Worked investigations. Complete network investigations with real PCAP data — the raw evidence, the Zeek log entries, the Suricata alerts, the analysis, and the finding. The learner sees exactly what the investigator sees.

Decision Point. Investigation judgment calls — is this traffic malicious or legitimate, does this DNS pattern indicate tunneling or a CDN, is this beacon interval C2 or a health check.

Try-it. Investigate the PCAP yourself. Four components: Setup (load the PCAP on your sensor), Task (find the specific evidence), Expected Result (the correct finding), and Debugging Branch (what to check if your analysis differs).

Compliance Myth. Network investigation misconceptions — "encryption makes network forensics useless," "we don't need PCAP if we have EDR," "NetFlow is sufficient for investigation."

Artifact footer. The operational artefact — a Zeek query, a Suricata signature, a BPF filter, an investigation checklist.
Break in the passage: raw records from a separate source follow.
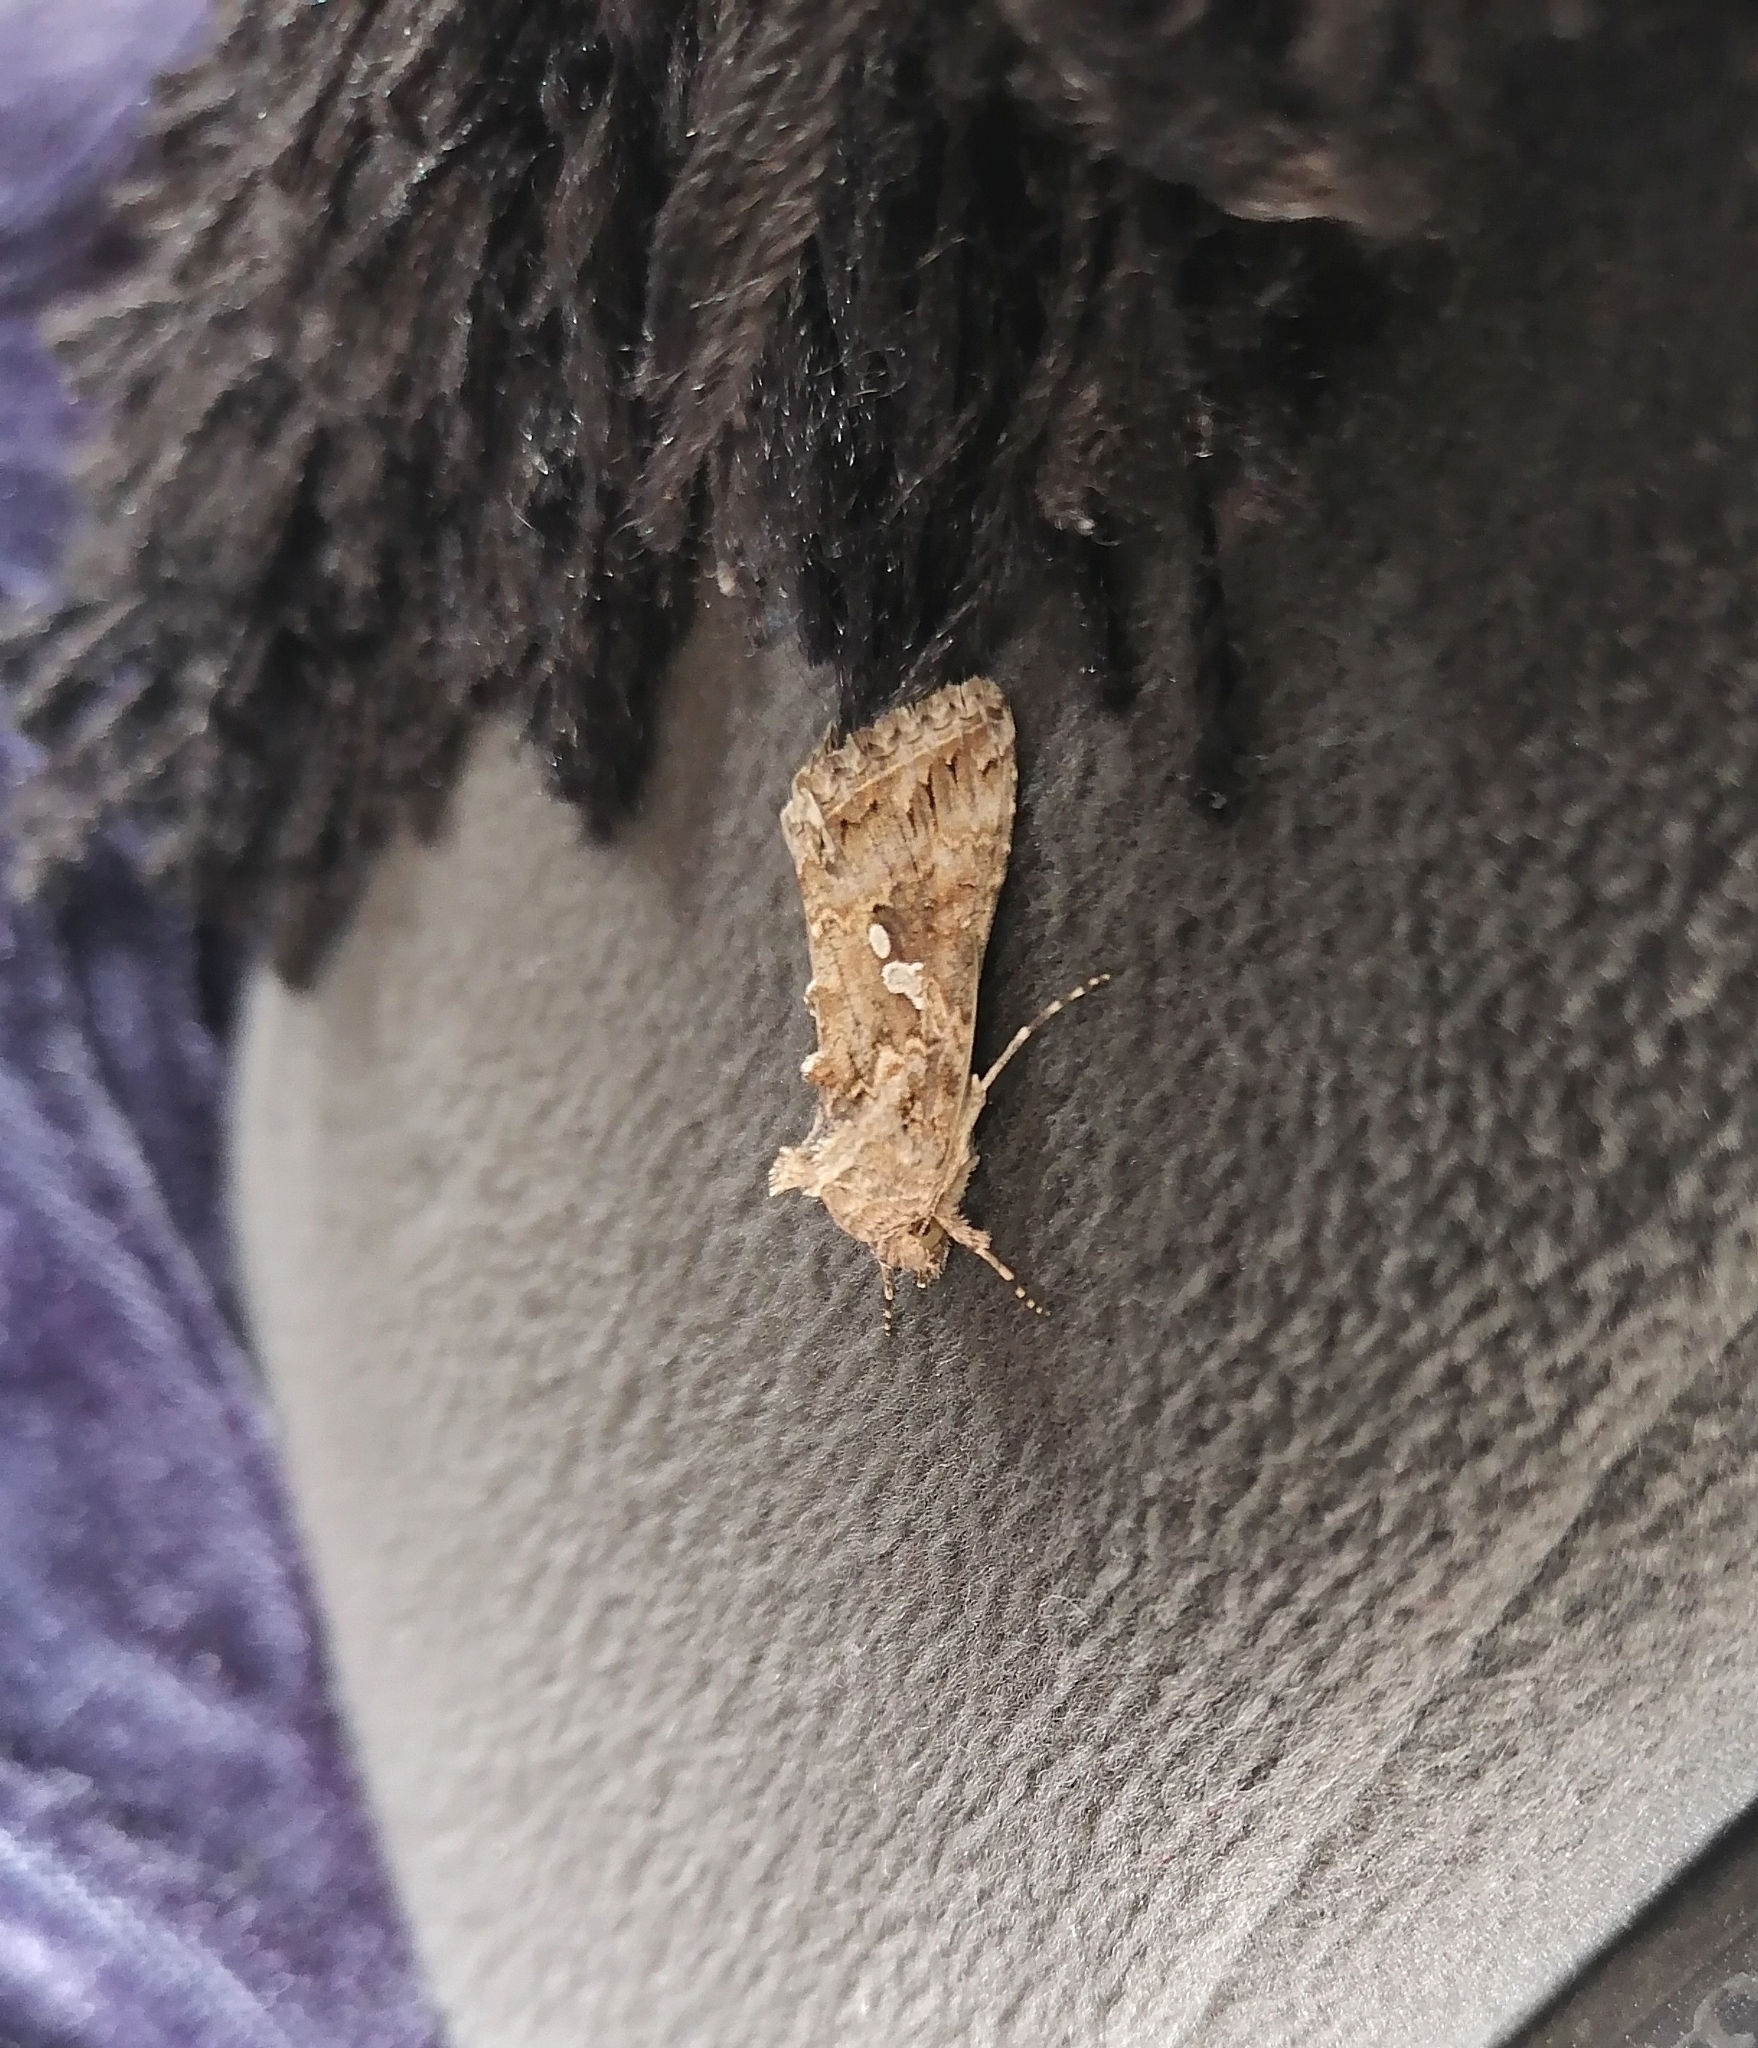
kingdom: Animalia
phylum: Arthropoda
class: Insecta
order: Lepidoptera
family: Noctuidae
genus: Trichoplusia
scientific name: Trichoplusia ni
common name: Ni moth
Module completion pattern. Each module has content subsections (eight to fourteen), a module summary, and a Check My Knowledge subsection with scenario-based questions. Protocol analysis modules (Phase 2) are the densest.

Time per phase

The course is self-paced. No cohorts, no deadlines, no streaks.

Phase 1 (NF0, NF1): Two to three evenings. NF0 is the evidence landscape and methodology (8 hours — the longest foundation module because it covers the full evidence taxonomy). NF1 is sensor build (3–4 hours).
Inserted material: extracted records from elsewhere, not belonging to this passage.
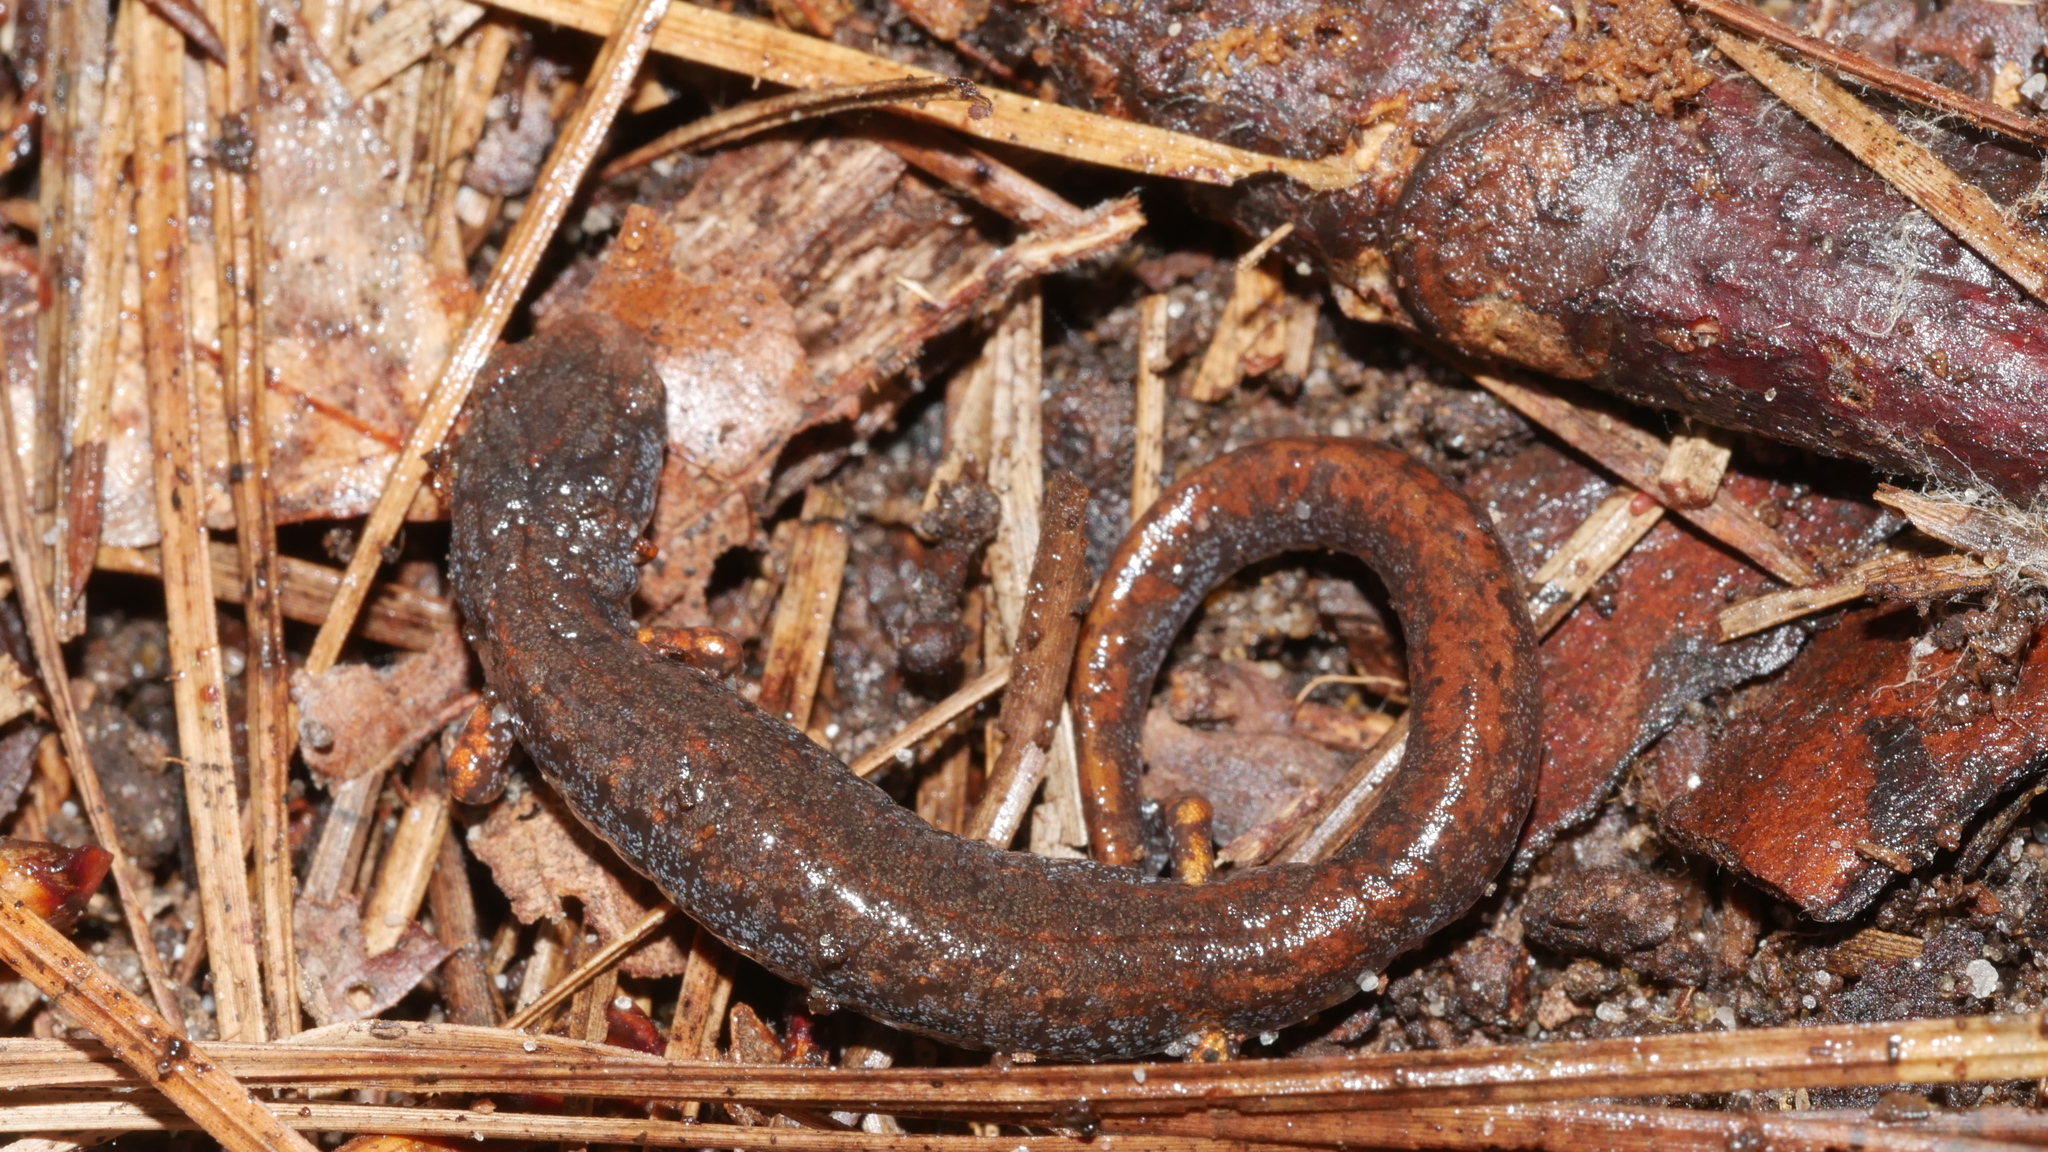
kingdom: Animalia
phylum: Chordata
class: Amphibia
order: Caudata
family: Plethodontidae
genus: Hemidactylium
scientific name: Hemidactylium scutatum
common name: Four-toed salamander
Phase 2 (NF2–NF7): Five to seven weeks at five to eight hours per week. Six modules covering every investigative protocol. NF3 (DNS) and NF5 (SMB/Windows) are the longest modules.

Phase 3 (NF8–NF11): Three to four weeks. Four modules covering detection and hunting. NF9 (C2 detection) is the most intensive.

Phase 4 (NF12–NF14): Two to three weeks. Three modules including production architecture and the capstone. NF14 (capstone) requires a full weekend — a complete investigation with no guidance.

Full course at five to eight hours per week: twelve to eighteen weeks. This course pairs well with IR or Linux IR — investigating the same incidents from a different evidence source reinforces both disciplines.

Start here

Go to NF0.1 next. It establishes why network evidence matters by walking a scenario where endpoint evidence is incomplete — the attacker cleared the event logs, the memory was never captured, and the only evidence of the C2 channel and exfiltration volume is on the wire. The network saw everything the endpoint didn't.

After NF0.1, the remaining NF0 subsections cover the five network evidence types, the Capture-Detect-Investigate methodology, the NSM philosophy, the toolchain (Zeek, Suricata, tcpdump, Wireshark, NetworkMiner), the Northgate Engineering scenarios that thread through the course, and a scenario-based knowledge check.

Work through NF0 in order. The five evidence types and the Capture-Detect-Investigate methodology are the framework every subsequent module applies.